Start of Block

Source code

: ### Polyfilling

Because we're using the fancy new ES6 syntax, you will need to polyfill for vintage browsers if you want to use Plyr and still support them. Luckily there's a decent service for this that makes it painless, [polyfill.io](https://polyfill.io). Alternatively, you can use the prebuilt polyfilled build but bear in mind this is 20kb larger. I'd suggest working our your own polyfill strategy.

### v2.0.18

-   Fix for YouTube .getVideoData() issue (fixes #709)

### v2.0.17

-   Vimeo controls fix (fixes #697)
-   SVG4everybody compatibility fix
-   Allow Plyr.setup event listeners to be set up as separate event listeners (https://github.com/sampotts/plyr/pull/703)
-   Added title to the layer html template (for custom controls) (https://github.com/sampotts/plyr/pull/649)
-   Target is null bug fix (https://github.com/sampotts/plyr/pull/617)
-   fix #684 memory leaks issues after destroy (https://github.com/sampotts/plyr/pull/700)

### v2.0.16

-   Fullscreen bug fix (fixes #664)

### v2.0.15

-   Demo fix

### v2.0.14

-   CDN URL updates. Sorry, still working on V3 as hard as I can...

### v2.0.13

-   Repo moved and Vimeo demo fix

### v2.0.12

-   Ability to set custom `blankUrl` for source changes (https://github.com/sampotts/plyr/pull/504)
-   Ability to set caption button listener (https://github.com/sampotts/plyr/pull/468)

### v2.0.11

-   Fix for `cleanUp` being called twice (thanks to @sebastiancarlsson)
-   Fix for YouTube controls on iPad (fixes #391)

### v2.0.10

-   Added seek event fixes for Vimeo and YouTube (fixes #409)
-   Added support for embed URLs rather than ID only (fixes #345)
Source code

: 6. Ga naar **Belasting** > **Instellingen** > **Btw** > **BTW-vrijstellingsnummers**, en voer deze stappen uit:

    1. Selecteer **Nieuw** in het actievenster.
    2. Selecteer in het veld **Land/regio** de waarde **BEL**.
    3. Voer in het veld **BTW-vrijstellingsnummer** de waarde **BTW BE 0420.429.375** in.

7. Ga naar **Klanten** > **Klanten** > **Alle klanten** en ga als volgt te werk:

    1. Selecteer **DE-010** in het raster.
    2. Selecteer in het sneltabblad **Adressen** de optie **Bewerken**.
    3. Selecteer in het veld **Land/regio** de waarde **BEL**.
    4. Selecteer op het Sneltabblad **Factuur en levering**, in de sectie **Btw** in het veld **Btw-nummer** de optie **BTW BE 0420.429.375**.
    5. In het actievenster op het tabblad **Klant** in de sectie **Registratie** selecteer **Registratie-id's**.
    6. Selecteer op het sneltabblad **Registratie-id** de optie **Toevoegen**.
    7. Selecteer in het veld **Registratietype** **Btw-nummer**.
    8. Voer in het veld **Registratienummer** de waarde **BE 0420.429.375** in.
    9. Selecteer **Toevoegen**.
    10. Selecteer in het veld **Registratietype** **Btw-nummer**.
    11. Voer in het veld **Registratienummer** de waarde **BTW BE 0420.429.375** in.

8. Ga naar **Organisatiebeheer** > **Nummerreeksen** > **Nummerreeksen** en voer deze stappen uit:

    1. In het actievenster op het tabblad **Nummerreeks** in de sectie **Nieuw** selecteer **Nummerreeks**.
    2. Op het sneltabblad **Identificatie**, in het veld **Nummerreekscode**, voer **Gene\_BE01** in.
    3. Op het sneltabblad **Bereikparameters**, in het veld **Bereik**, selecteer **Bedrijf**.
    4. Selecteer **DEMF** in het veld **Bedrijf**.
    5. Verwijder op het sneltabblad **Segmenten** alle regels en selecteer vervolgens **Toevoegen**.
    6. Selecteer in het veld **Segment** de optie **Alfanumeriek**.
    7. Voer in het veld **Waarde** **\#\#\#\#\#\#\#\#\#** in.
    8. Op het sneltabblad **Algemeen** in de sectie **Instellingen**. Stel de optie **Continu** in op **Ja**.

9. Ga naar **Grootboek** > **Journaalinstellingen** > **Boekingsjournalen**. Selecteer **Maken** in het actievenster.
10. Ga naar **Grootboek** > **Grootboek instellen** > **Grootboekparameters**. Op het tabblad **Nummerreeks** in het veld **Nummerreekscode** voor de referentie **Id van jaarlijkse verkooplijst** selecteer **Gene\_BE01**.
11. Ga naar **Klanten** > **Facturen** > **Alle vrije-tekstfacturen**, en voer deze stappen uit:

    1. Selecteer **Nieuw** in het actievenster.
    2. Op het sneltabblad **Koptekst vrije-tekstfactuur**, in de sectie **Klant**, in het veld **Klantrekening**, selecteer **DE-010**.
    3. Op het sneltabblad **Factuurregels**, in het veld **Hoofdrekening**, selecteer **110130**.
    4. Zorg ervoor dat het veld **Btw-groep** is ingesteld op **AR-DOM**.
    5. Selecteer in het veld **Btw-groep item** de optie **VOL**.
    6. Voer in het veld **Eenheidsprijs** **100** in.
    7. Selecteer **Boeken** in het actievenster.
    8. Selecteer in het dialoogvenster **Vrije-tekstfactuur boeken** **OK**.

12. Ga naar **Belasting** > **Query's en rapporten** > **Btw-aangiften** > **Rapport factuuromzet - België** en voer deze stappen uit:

End of Block

◆ **WHAT YOU WILL DO**:
Convert the source text of every record into a JSON list of strings, one string per line, omitting blank lines.

◆ **TASK RESPONSE**:
[
  "Source code",
  ": ### Polyfilling",
  "Because we're using the fancy new ES6 syntax, you will need to polyfill for vintage browsers if you want to use Plyr and still support them. Luckily there's a decent service for this that makes it painless, [polyfill.io](https://polyfill.io). Alternatively, you can use the prebuilt polyfilled build but bear in mind this is 20kb larger. I'd suggest working our your own polyfill strategy.",
  "### v2.0.18",
  "-   Fix for YouTube .getVideoData() issue (fixes #709)",
  "### v2.0.17",
  "-   Vimeo controls fix (fixes #697)",
  "-   SVG4everybody compatibility fix",
  "-   Allow Plyr.setup event listeners to be set up as separate event listeners (https://github.com/sampotts/plyr/pull/703)",
  "-   Added title to the layer html template (for custom controls) (https://github.com/sampotts/plyr/pull/649)",
  "-   Target is null bug fix (https://github.com/sampotts/plyr/pull/617)",
  "-   fix #684 memory leaks issues after destroy (https://github.com/sampotts/plyr/pull/700)",
  "### v2.0.16",
  "-   Fullscreen bug fix (fixes #664)",
  "### v2.0.15",
  "-   Demo fix",
  "### v2.0.14",
  "-   CDN URL updates. Sorry, still working on V3 as hard as I can...",
  "### v2.0.13",
  "-   Repo moved and Vimeo demo fix",
  "### v2.0.12",
  "-   Ability to set custom `blankUrl` for source changes (https://github.com/sampotts/plyr/pull/504)",
  "-   Ability to set caption button listener (https://github.com/sampotts/plyr/pull/468)",
  "### v2.0.11",
  "-   Fix for `cleanUp` being called twice (thanks to @sebastiancarlsson)",
  "-   Fix for YouTube controls on iPad (fixes #391)",
  "### v2.0.10",
  "-   Added seek event fixes for Vimeo and YouTube (fixes #409)",
  "-   Added support for embed URLs rather than ID only (fixes #345)",
  "Source code",
  ": 6. Ga naar **Belasting** > **Instellingen** > **Btw** > **BTW-vrijstellingsnummers**, en voer deze stappen uit:",
  "    1. Selecteer **Nieuw** in het actievenster.",
  "    2. Selecteer in het veld **Land/regio** de waarde **BEL**.",
  "    3. Voer in het veld **BTW-vrijstellingsnummer** de waarde **BTW BE 0420.429.375** in.",
  "7. Ga naar **Klanten** > **Klanten** > **Alle klanten** en ga als volgt te werk:",
  "    1. Selecteer **DE-010** in het raster.",
  "    2. Selecteer in het sneltabblad **Adressen** de optie **Bewerken**.",
  "    3. Selecteer in het veld **Land/regio** de waarde **BEL**.",
  "    4. Selecteer op het Sneltabblad **Factuur en levering**, in de sectie **Btw** in het veld **Btw-nummer** de optie **BTW BE 0420.429.375**.",
  "    5. In het actievenster op het tabblad **Klant** in de sectie **Registratie** selecteer **Registratie-id's**.",
  "    6. Selecteer op het sneltabblad **Registratie-id** de optie **Toevoegen**.",
  "    7. Selecteer in het veld **Registratietype** **Btw-nummer**.",
  "    8. Voer in het veld **Registratienummer** de waarde **BE 0420.429.375** in.",
  "    9. Selecteer **Toevoegen**.",
  "    10. Selecteer in het veld **Registratietype** **Btw-nummer**.",
  "    11. Voer in het veld **Registratienummer** de waarde **BTW BE 0420.429.375** in.",
  "8. Ga naar **Organisatiebeheer** > **Nummerreeksen** > **Nummerreeksen** en voer deze stappen uit:",
  "    1. In het actievenster op het tabblad **Nummerreeks** in de sectie **Nieuw** selecteer **Nummerreeks**.",
  "    2. Op het sneltabblad **Identificatie**, in het veld **Nummerreekscode**, voer **Gene\\_BE01** in.",
  "    3. Op het sneltabblad **Bereikparameters**, in het veld **Bereik**, selecteer **Bedrijf**.",
  "    4. Selecteer **DEMF** in het veld **Bedrijf**.",
  "    5. Verwijder op het sneltabblad **Segmenten** alle regels en selecteer vervolgens **Toevoegen**.",
  "    6. Selecteer in het veld **Segment** de optie **Alfanumeriek**.",
  "    7. Voer in het veld **Waarde** **\\#\\#\\#\\#\\#\\#\\#\\#\\#** in.",
  "    8. Op het sneltabblad **Algemeen** in de sectie **Instellingen**. Stel de optie **Continu** in op **Ja**.",
  "9. Ga naar **Grootboek** > **Journaalinstellingen** > **Boekingsjournalen**. Selecteer **Maken** in het actievenster.",
  "10. Ga naar **Grootboek** > **Grootboek instellen** > **Grootboekparameters**. Op het tabblad **Nummerreeks** in het veld **Nummerreekscode** voor de referentie **Id van jaarlijkse verkooplijst** selecteer **Gene\\_BE01**.",
  "11. Ga naar **Klanten** > **Facturen** > **Alle vrije-tekstfacturen**, en voer deze stappen uit:",
  "    1. Selecteer **Nieuw** in het actievenster.",
  "    2. Op het sneltabblad **Koptekst vrije-tekstfactuur**, in de sectie **Klant**, in het veld **Klantrekening**, selecteer **DE-010**.",
  "    3. Op het sneltabblad **Factuurregels**, in het veld **Hoofdrekening**, selecteer **110130**.",
  "    4. Zorg ervoor dat het veld **Btw-groep** is ingesteld op **AR-DOM**.",
  "    5. Selecteer in het veld **Btw-groep item** de optie **VOL**.",
  "    6. Voer in het veld **Eenheidsprijs** **100** in.",
  "    7. Selecteer **Boeken** in het actievenster.",
  "    8. Selecteer in het dialoogvenster **Vrije-tekstfactuur boeken** **OK**.",
  "12. Ga naar **Belasting** > **Query's en rapporten** > **Btw-aangiften** > **Rapport factuuromzet - België** en voer deze stappen uit:"
]